Aggressive HIV Found in Cuba 2015-02-14
An aggressive form of HIV has been discovered in Cuba. It develops into full-blown AIDS within just three years. Researchers said the progression happens so fast that treatment with antiretroviral drugs may come too late.
Professor Anne-Mieke Vandamme said Cuban health officials first alerted her about the aggressive form of AIDS. They asked for help in finding out what was happening.
"We have a collaborative project with Cuba and the Cuban clinicians had noticed that they recently had more and more patients who were progressing much faster to AIDS than they were used to. In this case, most of these patients had AIDS even at diagnosis already," she said.
Vandamme is a full medical professor at the University of Leuvan in Belgium. She and her team studied more than 70 patients and divided them into various groups. One group was made up of those who developed AIDS quickly.
"So this group of patients that progressed very fast, they were all recently infected. And we know that because they had been HIV negative tested one or a maximum two years before," she said.
She said that on average, without treatment, HIV infection takes 5 to 10 years to become full-blown AIDS. That's determined by the scarcity of CD-4 immune cells and the number of opportunistic infections a patient has.
Usually, she said, a fast progression of HIV to AIDS is more a result of the patient's weak immune system rather than the particular subtype of HIV involved. What's happening in Cuba is different.
"Here we had a variant of HIV that we found only in the group that was progressing fast. Not in the other two groups. We focused in on this variant tried to find out what was different. And we saw it was a recombinant of three different subtypes," she said.
This new form of HIV is a combination of sub-types A, D and G. It's been named CRF19.
Vandamme said, "Another thing was that they had much more virus in their blood than the other patients. So, what we call the viral load was higher in these patients. "
The patients with the aggressive form of HIV also had higher levels of a molecule called RANTES. It's released as part of the immune response and raises the alarm about infection.
Researchers have determined why this form of HIV progresses to AIDS so quickly. Vandamme said for infection to take place, HIV has to attach itself to a cell at what she calls anchor points. In medical terms they're called co-receptors.
Vandamme said, "There are two types of co-receptors that HIV can use: CCR5 or CXCR4. And in the normal progression of the HIV to AIDS it often happens that the virus switches co-receptor. It almost always starts with using CCR5 and then it switches to CXCR4 after many years. And once it switches the progression to AIDS goes very fast."
But instead of taking many years to switch co-receptors, the new form of HIV in Cuba does it less than three years.
Vandamme says the inclusion of HIV subtype D in the new variant may be key. It contains an enzyme that enables HIV to reproduce in greater numbers and it takes proteins from other subtypes and uses them in new virus particles.
The good news is that the aggressive form of HIV responds to most antiretroviral drugs.
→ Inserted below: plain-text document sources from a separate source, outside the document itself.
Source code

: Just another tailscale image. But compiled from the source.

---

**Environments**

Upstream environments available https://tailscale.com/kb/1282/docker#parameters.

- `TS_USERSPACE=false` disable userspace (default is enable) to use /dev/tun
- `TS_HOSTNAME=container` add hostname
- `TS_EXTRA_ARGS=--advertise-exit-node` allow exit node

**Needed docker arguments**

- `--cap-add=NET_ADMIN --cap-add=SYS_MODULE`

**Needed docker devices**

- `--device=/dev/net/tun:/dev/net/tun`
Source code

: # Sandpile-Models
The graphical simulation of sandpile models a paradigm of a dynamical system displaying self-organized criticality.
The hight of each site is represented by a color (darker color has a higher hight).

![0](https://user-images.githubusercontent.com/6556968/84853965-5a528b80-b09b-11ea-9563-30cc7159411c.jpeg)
The bad news is people may not realize they have full-blown AIDS until it's too late for therapy to do any good.
Vandamme said the variant has been seen before in Africa, but there were very few such patients and it does not appear to be spreading there. However, it is in wide circulation now in Cuba and now can be easily studied. So, there may be an African link, but further study is needed.
She said it's vital for people having unprotected sex with multiple partners to be tested for HIV early and often.